Step 5: Test your API
Once deployed, test your endpoints:
# Health check
curl https://your-api.your-domain.com/health
# API endpoint
curl https://your-api.your-domain.com/api/users
# POST request
curl -X POST https://your-api.your-domain.com/api/users \
-H "Content-Type: application/json" \
-d '{"name": "Alice", "email": "alice@example.com"}'
Connecting to a database
Using a Temps-managed database
If you added a PostgreSQL or MySQL service through Temps, the connection details are available as environment variables. Use them in your database client:
Database connection
import pg from 'pg';
const pool = new pg.Pool({
connectionString: process.env.DATABASE_URL,
max: 20,
idleTimeoutMillis: 30000,
connectionTimeoutMillis: 5000,
});
Using an external database
Set the connection string as an environment variable in the dashboard. If the database requires SSL, most clients accept an ?sslmode=require query parameter:
DATABASE_URL=postgres://user:pass@external-host:5432/db?sslmode=require
Connection pooling
Always configure connection pool limits. A single container with 20-50 connections is typical. Set max in your pool configuration to avoid exhausting database connections.
TypeScript projects
For TypeScript APIs, Temps runs npm run build during the build step and npm start to run the compiled output.

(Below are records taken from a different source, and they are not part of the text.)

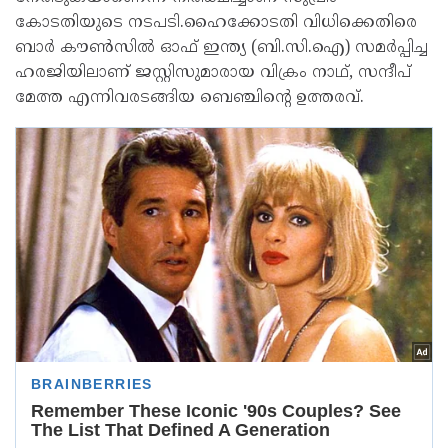
കോടതിയുടെ നടപടി.ഹൈക്കോടതി വിധിക്കെതിരെ
ബാർ കൗൺസിൽ ഓഫ് ഇന്ത്യ (ബി.സി.ഐ) സമർപ്പിച്ച
ഹരജിയിലാണ് ജസ്റ്റിസുമാരായ വിക്രം നാഥ്, സന്ദീപ്
മേത്ത എന്നിവരടങ്ങിയ ബെഞ്ചിന്റെ ഉത്തരവ്.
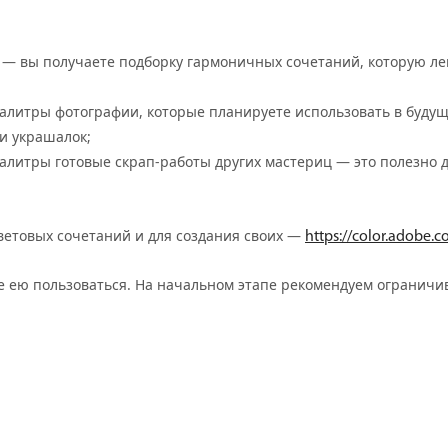
л — вы получаете подборку гармоничных сочетаний, которую ле
алитры фотографии, которые планируете использовать в буду
и украшалок;
алитры готовые скрап-работы других мастериц — это полезно 
ветовых сочетаний и для создания своих —
https://color.adobe.c
 ею пользоваться. На начальном этапе рекомендуем ограничив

Make sure your tsconfig.json outputs to a directory that your start script references:
tsconfig.json
{
"compilerOptions": {
"target": "ES2022",
"module": "Node16",
"moduleResolution": "Node16",
"outDir": "dist",
"rootDir": "src",
"strict": true,
"esModuleInterop": true,
"skipLibCheck": true
},
"include": ["src/**/*"]
}
package.json scripts
{
"scripts": {
"build": "tsc",
"start": "node dist/index.js"
}
}
Production best practices
CORS
If your API is called from a different domain (e.g. a frontend on a different subdomain), configure CORS:
import cors from 'cors';
app.use(cors({
origin: process.env.ALLOWED_ORIGINS?.split(',') || 'https://your-frontend.com',
credentials: true,
}));
Error handling
Add a global error handler to prevent unhandled errors from crashing the process:
app.use((err, req, res, next) => {
console.error(err.stack);
res.status(500).json({ error: 'Internal server error' });
});
process.on('unhandledRejection', (reason) => {
console.error('Unhandled rejection:', reason);
});
Graceful shutdown
Handle SIGTERM to close connections cleanly during deployments:
process.on('SIGTERM', async () => {
console.log('SIGTERM received, shutting down gracefully');
await pool.end(); // Close database connections
server.close(() => {
process.exit(0);
});
});
Troubleshooting
"Cannot find module" at startup
Your start script points to a file that does not exist. For TypeScript projects, verify that npm run build produces output in the expected directory. Check that outDir in tsconfig.json matches the path in your start script.
Health check times out
Your API is starting but Temps cannot reach it. Common causes:
- Binding to
localhostinstead of0.0.0.0 - The port in your code does not match what Temps expects — use
process.env.PORT - A database migration or seed step is blocking startup — move these to a build script or separate endpoint
Database connection refused
The database host is unreachable from the container. For Temps-managed databases, use the service name as the hostname (visible in the dashboard). For external databases, ensure the database allows connections from your server's IP.